• Given information:
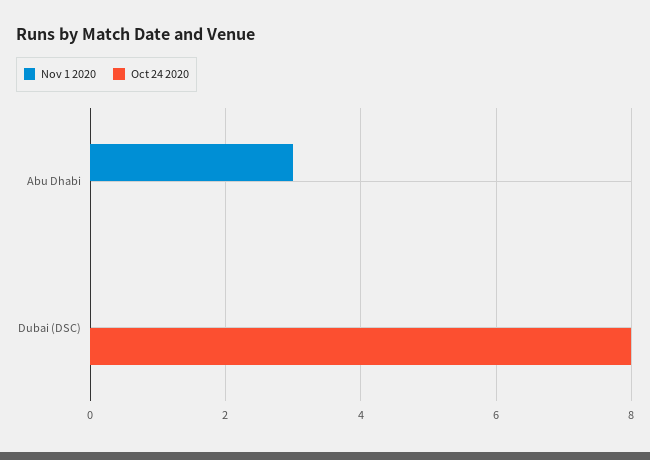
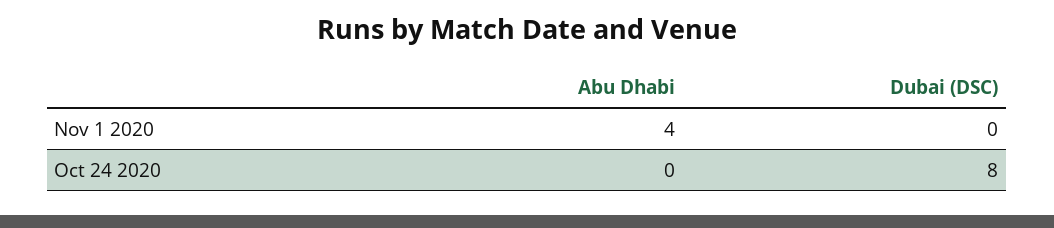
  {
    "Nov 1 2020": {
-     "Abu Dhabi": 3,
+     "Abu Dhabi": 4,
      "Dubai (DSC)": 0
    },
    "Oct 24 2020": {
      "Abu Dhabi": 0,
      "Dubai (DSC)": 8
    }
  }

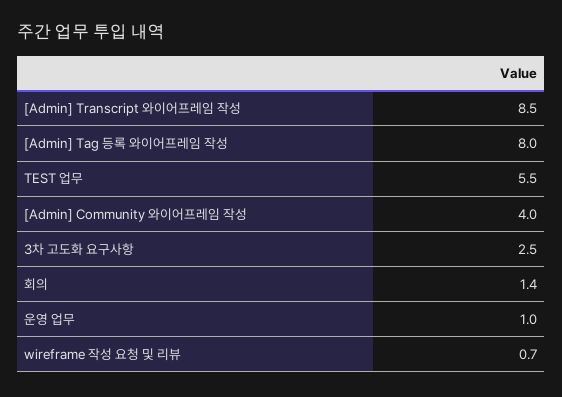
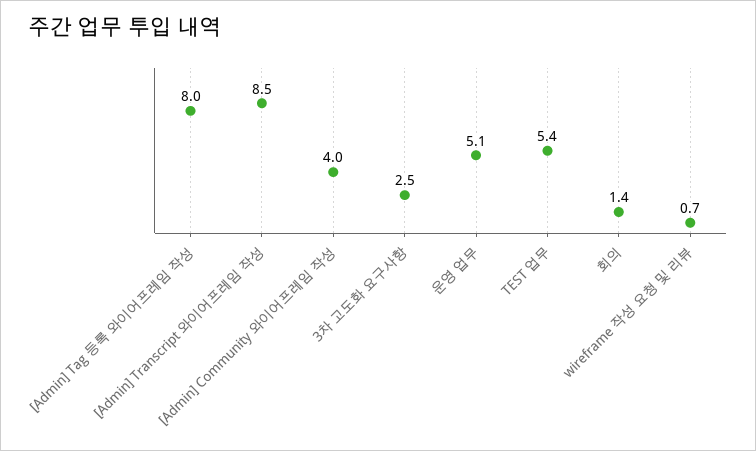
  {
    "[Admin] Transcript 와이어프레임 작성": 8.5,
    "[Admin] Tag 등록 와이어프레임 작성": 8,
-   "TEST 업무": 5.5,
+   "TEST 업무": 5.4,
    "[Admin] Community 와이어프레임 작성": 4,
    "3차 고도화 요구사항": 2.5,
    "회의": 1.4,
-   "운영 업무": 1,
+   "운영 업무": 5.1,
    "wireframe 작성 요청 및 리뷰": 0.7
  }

==

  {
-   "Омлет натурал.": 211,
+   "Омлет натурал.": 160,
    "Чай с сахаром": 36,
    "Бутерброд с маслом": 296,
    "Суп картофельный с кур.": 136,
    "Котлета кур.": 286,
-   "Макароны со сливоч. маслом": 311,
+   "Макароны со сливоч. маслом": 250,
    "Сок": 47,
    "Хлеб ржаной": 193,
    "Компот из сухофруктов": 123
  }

• Work instruction:
Look through the data above and return each line where the string "Макароны" occurs.

• Solved exercise:
-   "Макароны со сливоч. маслом": 311,
+   "Макароны со сливоч. маслом": 250,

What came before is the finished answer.